— Не превращайся в гусыню. Откуда ты знаешь? Вдруг, если ты сломаешь эту булавку, исполнится твое сокровенное желание.
— Шутите? Это вы, может, ее сломаете, как этот… как его… престижи… престиди… Да и зачем ее ломать?
…Иногда Круд исчезал, и, когда они снова встречались на мосту через Пряжку, он выглядел воспаленным, уставшим, на расспросы не отвечал, но женским чутьем Уля чувствовала, что он был в загуле, в запое, и в душе поднималось незнакомое ей взрослое раздражение, но она сдерживала себя до тех пор, пока однажды в метельный день начала зимы они не зашли в Гатчине в гости к большому писателю — знакомому Круда.

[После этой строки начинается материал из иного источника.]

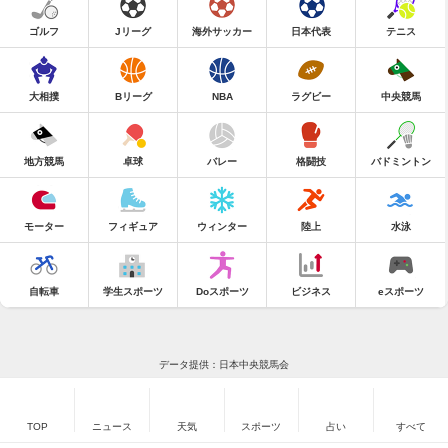
ゴルフ
Jリーグ
海外サッカー
日本代表
テニス
大相撲
Bリーグ
NBA
ラグビー
中央競馬
地方競馬
卓球
バレー
格闘技
バドミントン
モーター
フィギュア
ウィンター
陸上
水泳
自転車
学生スポーツ
Doスポーツ
ビジネス
eスポーツ
データ提供：日本中央競馬会
TOP
ニュース
天気
スポーツ
占い
すべて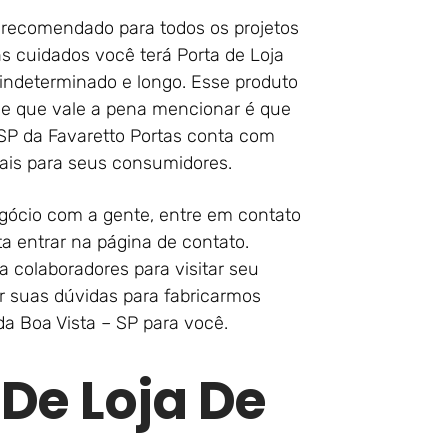
e recomendado para todos os projetos
s cuidados você terá Porta de Loja
indeterminado e longo. Esse produto
he que vale a pena mencionar é que
 SP da Favaretto Portas conta com
 mais para seus consumidores.
egócio com a gente, entre em contato
ta entrar na página de contato.
 colaboradores para visitar seu
er suas dúvidas para fabricarmos
da Boa Vista – SP para você.
 De Loja De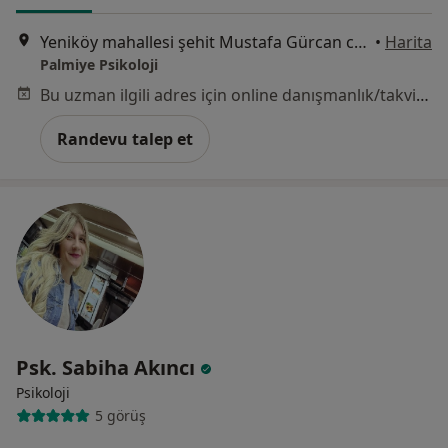
Yeniköy mahallesi şehit Mustafa Gürcan caddesi no65/1, Antalya
•
Harita
Palmiye Psikoloji
Bu uzman ilgili adres için online danışmanlık/takvim sunmuyor.
Randevu talep et
Psk. Sabiha Akıncı
Psikoloji
5 görüş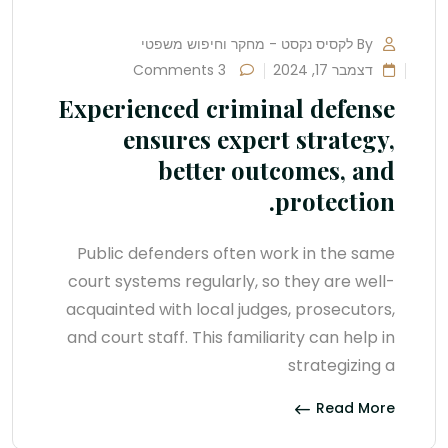
By לקסיס נקסט - מחקר וחיפוש משפטי
דצמבר 17, 2024
3 Comments
Experienced criminal defense
ensures expert strategy,
better outcomes, and
protection.
Public defenders often work in the same
court systems regularly, so they are well-
acquainted with local judges, prosecutors,
and court staff. This familiarity can help in
strategizing a
Read More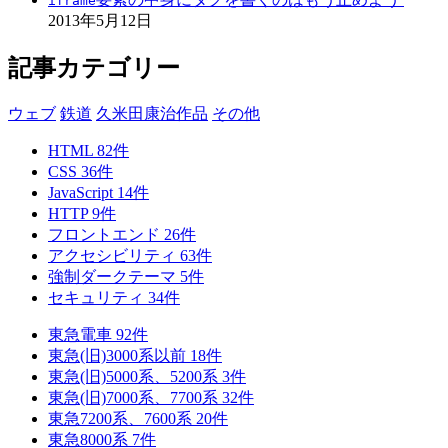
iframe
2013年5月12日
記事カテゴリー
ウェブ
鉄道
久米田康治作品
その他
HTML
82
件
CSS
36
件
JavaScript
14
件
HTTP
9
件
フロントエンド
26
件
アクセシビリティ
63
件
強制ダークテーマ
5
件
セキュリティ
34
件
東急電車
92
件
東急(旧)3000系以前
18
件
東急(旧)5000系、5200系
3
件
東急(旧)7000系、7700系
32
件
東急7200系、7600系
20
件
東急8000系
7
件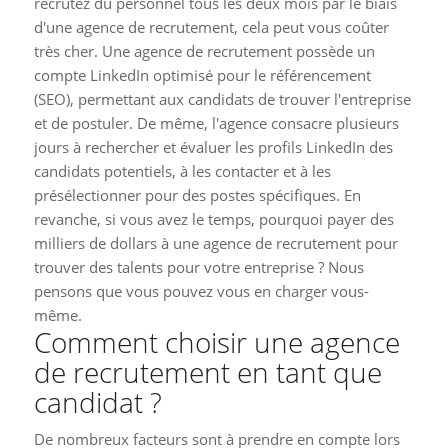
recrutez du personnel tous les deux mois par le biais
d'une agence de recrutement, cela peut vous coûter
très cher. Une agence de recrutement possède un
compte LinkedIn optimisé pour le référencement
(SEO), permettant aux candidats de trouver l'entreprise
et de postuler. De même, l'agence consacre plusieurs
jours à rechercher et évaluer les profils LinkedIn des
candidats potentiels, à les contacter et à les
présélectionner pour des postes spécifiques. En
revanche, si vous avez le temps, pourquoi payer des
milliers de dollars à une agence de recrutement pour
trouver des talents pour votre entreprise ? Nous
pensons que vous pouvez vous en charger vous-
même.
Comment choisir une agence
de recrutement en tant que
candidat ?
De nombreux facteurs sont à prendre en compte lors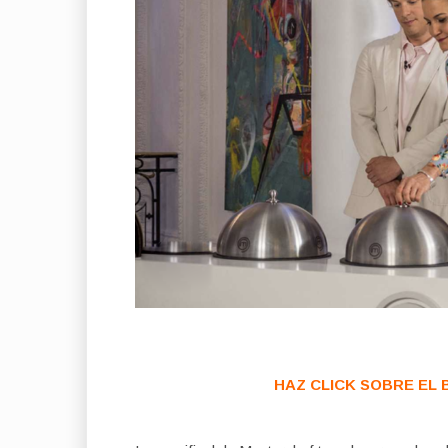
HAZ CLICK SOBRE EL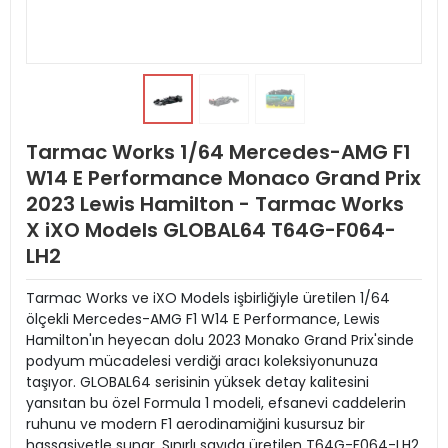
Tarmac Works 1/64 Mercedes-AMG F1
W14 E Performance Monaco Grand Prix
2023 Lewis Hamilton - Tarmac Works
X iXO Models GLOBAL64 T64G-F064-
LH2
Tarmac Works ve iXO Models işbirliğiyle üretilen 1/64
ölçekli Mercedes-AMG F1 W14 E Performance, Lewis
Hamilton'ın heyecan dolu 2023 Monako Grand Prix'sinde
podyum mücadelesi verdiği aracı koleksiyonunuza
taşıyor. GLOBAL64 serisinin yüksek detay kalitesini
yansıtan bu özel Formula 1 modeli, efsanevi caddelerin
ruhunu ve modern F1 aerodinamiğini kusursuz bir
hassasiyetle sunar. Sınırlı sayıda üretilen T64G-F064-LH2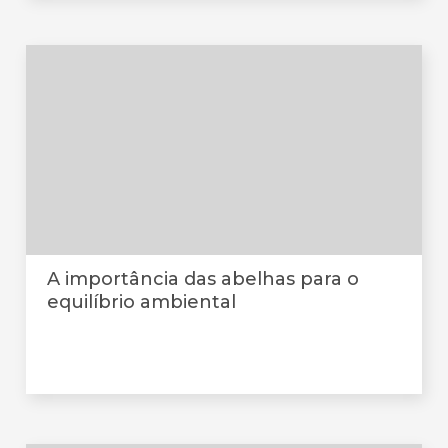
A importância das abelhas para o
equilíbrio ambiental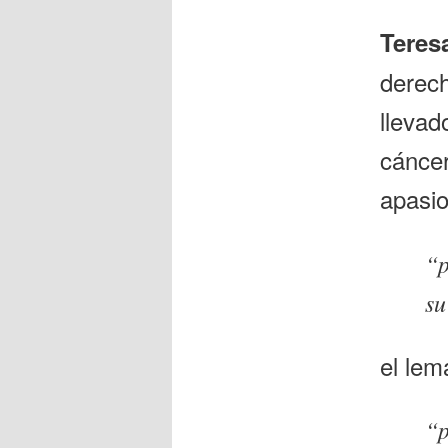
Teres
derech
lleva
cánce
apasio
“p
su
el le
“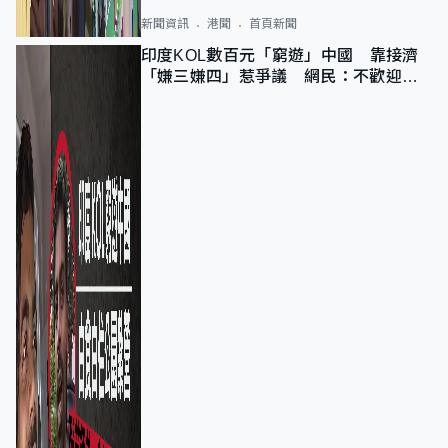
新聞資訊
港聞
首頁新聞
印度KOL數百元「窮遊」中國 靠接濟
「嫌三嫌四」惹爭議 網民：不歡迎劣
質旅客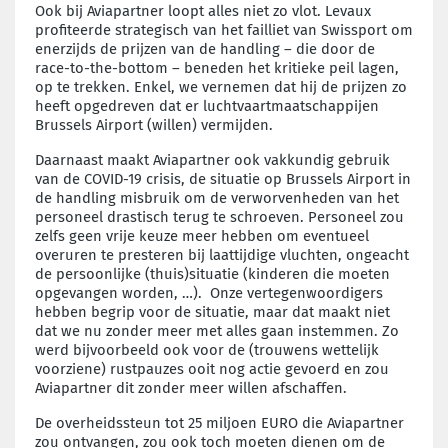
Ook bij Aviapartner loopt alles niet zo vlot. Levaux
profiteerde strategisch van het failliet van Swissport om
enerzijds de prijzen van de handling – die door de
race-to-the-bottom – beneden het kritieke peil lagen,
op te trekken. Enkel, we vernemen dat hij de prijzen zo
heeft opgedreven dat er luchtvaartmaatschappijen
Brussels Airport (willen) vermijden.
Daarnaast maakt Aviapartner ook vakkundig gebruik
van de COVID-19 crisis, de situatie op Brussels Airport in
de handling misbruik om de verworvenheden van het
personeel drastisch terug te schroeven. Personeel zou
zelfs geen vrije keuze meer hebben om eventueel
overuren te presteren bij laattijdige vluchten, ongeacht
de persoonlijke (thuis)situatie (kinderen die moeten
opgevangen worden, …). Onze vertegenwoordigers
hebben begrip voor de situatie, maar dat maakt niet
dat we nu zonder meer met alles gaan instemmen. Zo
werd bijvoorbeeld ook voor de (trouwens wettelijk
voorziene) rustpauzes ooit nog actie gevoerd en zou
Aviapartner dit zonder meer willen afschaffen.
De overheidssteun tot 25 miljoen EURO die Aviapartner
zou ontvangen, zou ook toch moeten dienen om de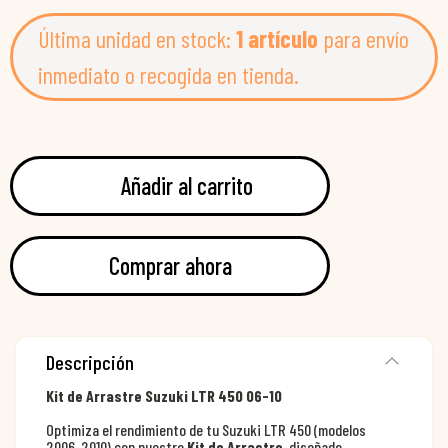
Última unidad en stock:
1 artículo
para envío
inmediato o recogida en tienda.
Añadir al carrito
Comprar ahora
Descripción
Kit de Arrastre Suzuki LTR 450 06-10
Optimiza el rendimiento de tu Suzuki LTR 450 (modelos
2006-2010) con nuestro
Kit de Arrastre
, diseñado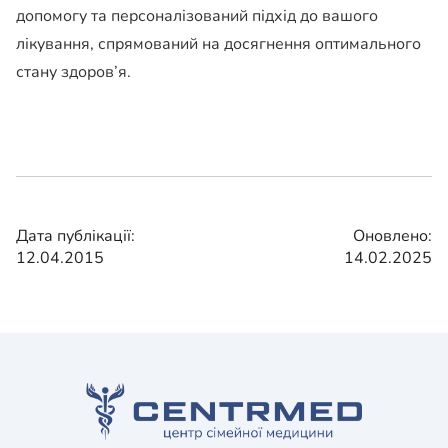
допомогу та персоналізований підхід до вашого
лікування, спрямований на досягнення оптимального
стану здоров’я.
Дата публікації:
Оновлено:
12.04.2015
14.02.2025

Он угостил их обедом и очень весело смотрел на Улю, то подмигивая ей, а то укоризненно качая головой. У него было полное лицо с хитрыми азиатскими глазками, и, глядя на него, Уля не могла понять, чего в этом человеке больше, лукавства или простодушия, но все равно он ей понравился, и она с удовольствием слушала его рассказы про царицу Суламифь, не замечая, как ранит ее звонкий смех мрачнеющего час от часа Савелия. А может быть, замечая и нарочно его дразня. Но ей действительно было ужасно весело и нравился этот дом, и красивая заботливая хозяйка, и их восьмилетняя дочка, и маленький клоун, и она вдруг подумала: а почему Круд, этот дикий мустанг, не может быть таким же веселым, домовитым, радушным? Так же иметь жену, воспитывать детей, принимать у себя в доме гостей? Почему он скитается по чердакам, которые ему якобы стыдно ей показать, и оттого никогда не приглашает к себе в гости? Почему вечно чем-то задет, раздражен, куксится, жалуется на литературных врагов, завистников, критиков, которые его принимают не за того, кто он есть на самом деле, и не сам ли он в том виноват?
Она не решалась его прежде об этом спросить, но теперь, когда увидела добродушного, слегка самодовольного, добившегося признания, счастливого человека, вопрос завелся в ней как червячок, и Уля решила, что обязательно выберет момент и его задаст, даже если Савелий рассердится. Потому что если ничего не делать, то ничего и не случится. А так у него появится шанс, он задумается над своей судьбой, и его судьба изменится. Она вдохновилась этой задачей так же, как когда ей хотелось обучить хорошим манерам двух деревенских девочек. Но кончилось все еще стремительнее, чем в прошлый раз. То ли Круд по своему обыкновению успел все прочесть на ее лице, то ли недостаточно выпил, только они с писателем поссорились. Уля даже не поняла, как это произошло. Помнила лишь, как хозяин что-то неторопливо рассказывал и Круд вдруг перебил его:
— Алексей Иваныч, да ты хоть раз видел вблизи настоящего каторжника? А я видел. Я с ними по этапу шел.
Алексей Иваныч набычился, не любил, когда ему перечили, а особенно при других, а особенно, если эти другие — молодые женщины или девушки.
— Видел я каторжников в середине срока.
— Кого?
— Тебя я видел.
Маленький клоун засмеялся, Уля против воли улыбнулась, а Савелий враз сделался таким же неприятным и грубым, как в их встречу на Троицком мосту.
— Хороший ты писатель, Алексей Иваныч, очень хороший, а все ж до Бунина тебе далеко, — сказал он ядовито, и Уля поразилась тому, как переменилось лицо слушающего и добрый, гостеприимный хозяин стал вмиг обиженным, злым, а все его благодушие сменилось раздражительностью, каковую она не встречала и у Круда.